Third, Canada needs to review the way it conducts its procurement programs. On the one hand, the speed of current technological development is at odds with its traditionally lengthy processes of purchasing platforms designed to be in commission for decades. The risk being a quicker obsolescence of newly acquired equipment. The United Kingdom is already planning the development of the 6th generation fighter which will replace its F-35 (5th generation) while Canada is still procrastinating on the model which will replace its old 4th generation CF-18s. The Department of National Defence must focus on more flexible systems and procurement processes that will better adapt to technological advancements. On the other hand, better supervision and accountability of acquisition projects appear inevitable. In this regard, the recent report of the Parliamentary Budget Officer on the new Canadian frigate program is revealing.

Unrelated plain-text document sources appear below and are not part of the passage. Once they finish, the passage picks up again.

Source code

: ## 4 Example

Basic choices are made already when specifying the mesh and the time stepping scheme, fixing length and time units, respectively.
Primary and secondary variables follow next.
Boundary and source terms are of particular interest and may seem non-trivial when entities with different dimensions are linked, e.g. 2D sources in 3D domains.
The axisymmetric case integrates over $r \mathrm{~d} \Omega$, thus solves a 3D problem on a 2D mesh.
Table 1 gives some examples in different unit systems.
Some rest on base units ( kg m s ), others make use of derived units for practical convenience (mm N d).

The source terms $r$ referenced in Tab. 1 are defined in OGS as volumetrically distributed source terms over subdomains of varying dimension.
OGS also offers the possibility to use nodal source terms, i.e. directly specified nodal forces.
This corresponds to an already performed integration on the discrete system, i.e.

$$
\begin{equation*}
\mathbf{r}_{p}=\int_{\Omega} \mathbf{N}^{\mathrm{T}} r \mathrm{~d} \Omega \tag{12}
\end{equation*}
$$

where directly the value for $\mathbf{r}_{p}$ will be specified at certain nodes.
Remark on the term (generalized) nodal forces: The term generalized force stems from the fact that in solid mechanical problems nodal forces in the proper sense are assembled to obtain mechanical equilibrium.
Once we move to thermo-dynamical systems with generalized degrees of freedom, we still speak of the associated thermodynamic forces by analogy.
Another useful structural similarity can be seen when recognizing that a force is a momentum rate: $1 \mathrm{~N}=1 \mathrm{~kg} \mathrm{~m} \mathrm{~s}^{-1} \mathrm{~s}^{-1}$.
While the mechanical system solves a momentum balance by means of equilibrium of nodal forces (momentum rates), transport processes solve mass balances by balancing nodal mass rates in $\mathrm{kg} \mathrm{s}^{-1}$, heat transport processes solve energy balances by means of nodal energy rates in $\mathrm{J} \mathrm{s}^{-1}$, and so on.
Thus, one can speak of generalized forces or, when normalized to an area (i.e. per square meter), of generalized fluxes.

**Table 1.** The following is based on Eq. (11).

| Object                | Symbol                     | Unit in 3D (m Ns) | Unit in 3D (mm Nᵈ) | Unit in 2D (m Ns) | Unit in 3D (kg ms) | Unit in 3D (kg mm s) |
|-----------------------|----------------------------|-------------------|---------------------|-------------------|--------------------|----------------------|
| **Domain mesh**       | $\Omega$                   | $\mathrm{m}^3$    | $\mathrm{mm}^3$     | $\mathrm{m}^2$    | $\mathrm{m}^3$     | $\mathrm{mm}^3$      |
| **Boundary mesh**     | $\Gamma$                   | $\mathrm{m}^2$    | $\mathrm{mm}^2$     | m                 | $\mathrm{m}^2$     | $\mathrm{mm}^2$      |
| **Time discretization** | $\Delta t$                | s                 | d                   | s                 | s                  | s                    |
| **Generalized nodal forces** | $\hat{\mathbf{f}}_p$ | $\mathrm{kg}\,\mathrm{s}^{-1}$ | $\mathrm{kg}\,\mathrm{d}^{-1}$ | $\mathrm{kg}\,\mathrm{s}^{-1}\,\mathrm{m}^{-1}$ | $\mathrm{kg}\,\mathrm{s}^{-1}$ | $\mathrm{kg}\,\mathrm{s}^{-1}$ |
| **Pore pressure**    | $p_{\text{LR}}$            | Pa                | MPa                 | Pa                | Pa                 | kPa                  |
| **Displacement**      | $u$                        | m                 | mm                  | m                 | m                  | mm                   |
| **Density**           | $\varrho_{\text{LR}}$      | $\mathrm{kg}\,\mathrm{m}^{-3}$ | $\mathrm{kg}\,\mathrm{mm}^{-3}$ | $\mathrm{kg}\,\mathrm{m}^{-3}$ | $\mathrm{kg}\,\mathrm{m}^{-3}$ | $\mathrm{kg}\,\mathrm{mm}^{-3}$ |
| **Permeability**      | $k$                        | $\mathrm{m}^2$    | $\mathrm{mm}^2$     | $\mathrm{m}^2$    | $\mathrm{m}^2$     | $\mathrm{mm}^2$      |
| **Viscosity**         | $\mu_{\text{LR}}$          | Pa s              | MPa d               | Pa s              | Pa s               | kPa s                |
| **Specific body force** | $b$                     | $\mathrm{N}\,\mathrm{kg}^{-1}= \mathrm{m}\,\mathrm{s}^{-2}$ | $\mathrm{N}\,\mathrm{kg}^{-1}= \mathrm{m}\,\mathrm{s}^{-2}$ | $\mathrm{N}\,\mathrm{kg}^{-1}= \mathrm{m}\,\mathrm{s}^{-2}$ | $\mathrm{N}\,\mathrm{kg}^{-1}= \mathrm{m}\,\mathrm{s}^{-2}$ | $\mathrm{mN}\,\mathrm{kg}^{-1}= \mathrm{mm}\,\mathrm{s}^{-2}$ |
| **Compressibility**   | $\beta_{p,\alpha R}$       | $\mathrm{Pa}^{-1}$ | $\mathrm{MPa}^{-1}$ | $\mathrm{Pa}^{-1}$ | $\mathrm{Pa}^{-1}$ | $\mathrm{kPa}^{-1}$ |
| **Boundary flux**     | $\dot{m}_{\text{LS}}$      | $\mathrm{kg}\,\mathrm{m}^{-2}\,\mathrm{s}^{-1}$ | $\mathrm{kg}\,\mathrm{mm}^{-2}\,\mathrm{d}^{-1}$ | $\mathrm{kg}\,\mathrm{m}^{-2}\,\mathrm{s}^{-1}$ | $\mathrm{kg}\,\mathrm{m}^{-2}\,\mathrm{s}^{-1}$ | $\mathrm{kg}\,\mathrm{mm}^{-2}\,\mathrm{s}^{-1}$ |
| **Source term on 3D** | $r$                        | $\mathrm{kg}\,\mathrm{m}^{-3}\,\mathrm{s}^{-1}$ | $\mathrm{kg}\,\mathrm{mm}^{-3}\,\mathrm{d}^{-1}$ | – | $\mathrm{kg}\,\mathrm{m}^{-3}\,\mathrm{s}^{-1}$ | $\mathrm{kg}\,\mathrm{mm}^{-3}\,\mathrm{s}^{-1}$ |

Now estimated at $77 billion, the total cost has tripled since its inception. The opacity surrounding the contract and the lack of accountability of decision makers undermine trust in institutions. Public finances will be under pressure following the pandemic and difficult choices will have to be made within the armed forces. Many ships and aircraft will need to be replaced in the coming years if Canada is to maintain its capabilities, especially its submarines and icebreakers. It is high time that Canada undertakes a discussion on these complex and important issues if it wishes to remain relevant on the international stage.